══ Extrait de source

La première du film a lieu en mai 1971 au Festival de Cannes, où il est sélectionné pour la quinzaine des réalisateurs. En Suisse, il sort en salle le même jour qu'à Paris, en novembre 1971. Le film est ensuite exporté. Canada, Belgique, New York, Londres.

La distribution en Suisse est relativement difficile. Tanner est contraint de traiter lui-même avec les salles. Mais tout le monde est unanime. Partout, le film rencontre le succès.

>> Alain Tanner en 1971, au festival de Cannes pour "La Salamandre", où il doit tout faire tout seul :

Alain Tanner à Cannes en 1971. [RTS]
Cinéma en liberté - Publié le 7 juin 1971

Si on en croit la presse de l’époque, sa grande majorité loue l’esprit du film, les dialogues percutants, la spontanéité, la belle photographie noir et blanc. On admire les personnages comme pris sur le vif, l'humour du film et la causticité des dialogues, à l'image de celui-ci:

Je vais aller me faire une tartine de beurre et d'aspirines écrasées.

Un des dialogues de "La Salamandre"

════

## Problèmes à résoudre
A: Répondez à ces questions d'après l'extrait sur « La Salamandre » :
(i) Pour quelle section du Festival de Cannes le film est-il sélectionné en mai 1971 ?
(ii) Avec qui Tanner doit-il traiter lui-même pour la distribution en Suisse ?
(iii) Quelle photographie la presse de l'époque loue-t-elle ?
B: Recopiez à l'identique le passage de l'extrait sur « La Salamandre » qui va de « La distribution en » à « et d'aspirines écrasées. ».
C: Poursuivez l'extrait sur « La Salamandre » à partir de l'endroit où il s'arrête.

══ Données sources

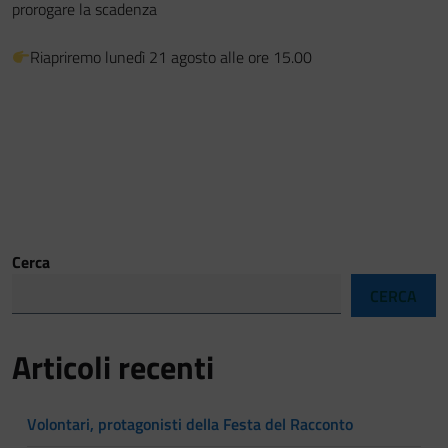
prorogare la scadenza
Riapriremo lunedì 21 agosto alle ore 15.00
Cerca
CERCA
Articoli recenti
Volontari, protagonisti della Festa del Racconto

════
══ Données sources

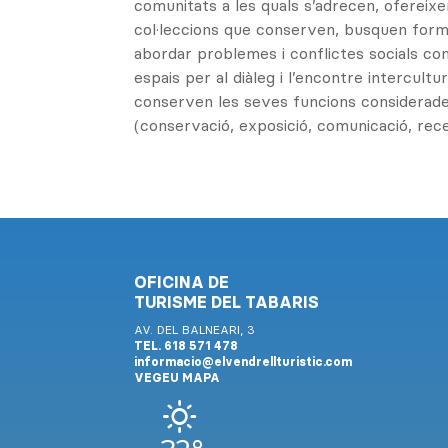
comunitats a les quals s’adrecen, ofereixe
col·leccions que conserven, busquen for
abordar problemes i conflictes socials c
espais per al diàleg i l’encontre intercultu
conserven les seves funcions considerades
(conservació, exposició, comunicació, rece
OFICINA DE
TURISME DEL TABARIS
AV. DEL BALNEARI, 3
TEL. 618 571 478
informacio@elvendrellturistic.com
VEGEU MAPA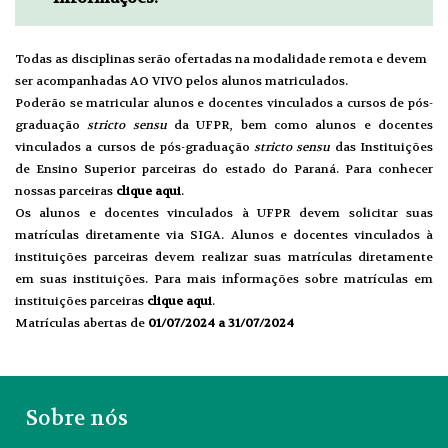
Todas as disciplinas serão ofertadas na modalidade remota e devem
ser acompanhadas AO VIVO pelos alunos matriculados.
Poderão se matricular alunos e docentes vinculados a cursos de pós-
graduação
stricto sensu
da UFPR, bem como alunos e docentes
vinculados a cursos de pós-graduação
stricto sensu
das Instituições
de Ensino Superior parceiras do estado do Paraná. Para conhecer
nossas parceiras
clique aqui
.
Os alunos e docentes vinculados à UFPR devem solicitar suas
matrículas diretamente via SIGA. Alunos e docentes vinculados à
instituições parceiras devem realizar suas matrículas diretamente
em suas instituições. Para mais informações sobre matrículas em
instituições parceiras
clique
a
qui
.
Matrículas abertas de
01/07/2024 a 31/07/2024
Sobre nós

════
══ Données sources

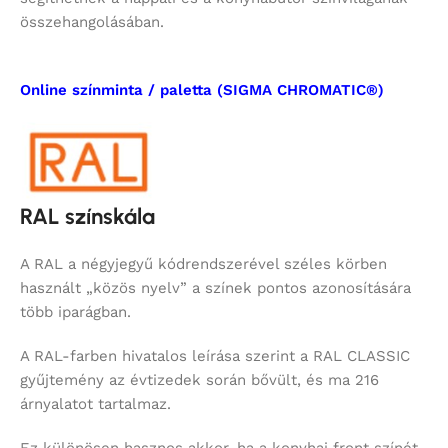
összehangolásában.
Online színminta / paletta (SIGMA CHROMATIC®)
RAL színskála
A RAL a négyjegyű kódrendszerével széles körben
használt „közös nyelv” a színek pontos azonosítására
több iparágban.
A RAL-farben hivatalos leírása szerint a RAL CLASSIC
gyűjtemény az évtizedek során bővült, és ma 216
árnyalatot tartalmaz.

════

## Réponses aux consignes
A:
(i) La quinzaine des réalisateurs.
(ii) Avec les salles.
(iii) La belle photographie noir et blanc.

B:
La distribution en Suisse est relativement difficile. Tanner est contraint de traiter lui-même avec les salles. Mais tout le monde est unanime. Partout, le film rencontre le succès.

>> Alain Tanner en 1971, au festival de Cannes pour "La Salamandre", où il doit tout faire tout seul :

Alain Tanner à Cannes en 1971. [RTS]
Cinéma en liberté - Publié le 7 juin 1971

Si on en croit la presse de l’époque, sa grande majorité loue l’esprit du film, les dialogues percutants, la spontanéité, la belle photographie noir et blanc. On admire les personnages comme pris sur le vif, l'humour du film et la causticité des dialogues, à l'image de celui-ci:

Je vais aller me faire une tartine de beurre et d'aspirines écrasées.

C:
Trente ans après sa sortie, sa restauration est nécessaire. Un nouveau négatif est produit à partir de l’original, la bande-son retravaillée. La version restaurée de "La Salamandre" a les honneurs du festival de Locarno en 1999.

>> A regarder, Alain Tanner parlant du cinéma suisse en 1975 :

Alain Tanner sur le métier de réalisateur
En direct avec… - Publié le 27 août 1975

Dans ses mémoires, Alain Tanner dit que le cinéma est l'enfance de l'art et qu'il lui a permis de préserver sa jeunesse d'esprit:

"L’homme adulte est un être formé et fini et je sens que je n’ai jamais voulu accéder à ce statut. Un jour, j’avais environ 60 ans, j’ai croisé un monsieur dans la rue qui avait exactement mon âge puisque nous étions dans la même classe au lycée. Il était devenu procureur de la République de Genève et j’ai eu le sentiment de croiser mon grand-père. Il avait dû quitter l’enfance depuis longtemps pour être investi de tant d’autorité, de pouvoir et de responsabilité. J’étais à la fois choqué et touché. Et je me retournai pour le suivre du regard. Sans porter de jugement dans un sens ou dans l’autre, je me sentis tout à coup heureux d’avoir pu garder en moi cette part d’enfance au fil des années."

Dans le documentaire que lui a consacré Jacob Berger, il dit aussi:

Il n'y a qu'une chose qui résiste toujours, et toujours, c'est la beauté.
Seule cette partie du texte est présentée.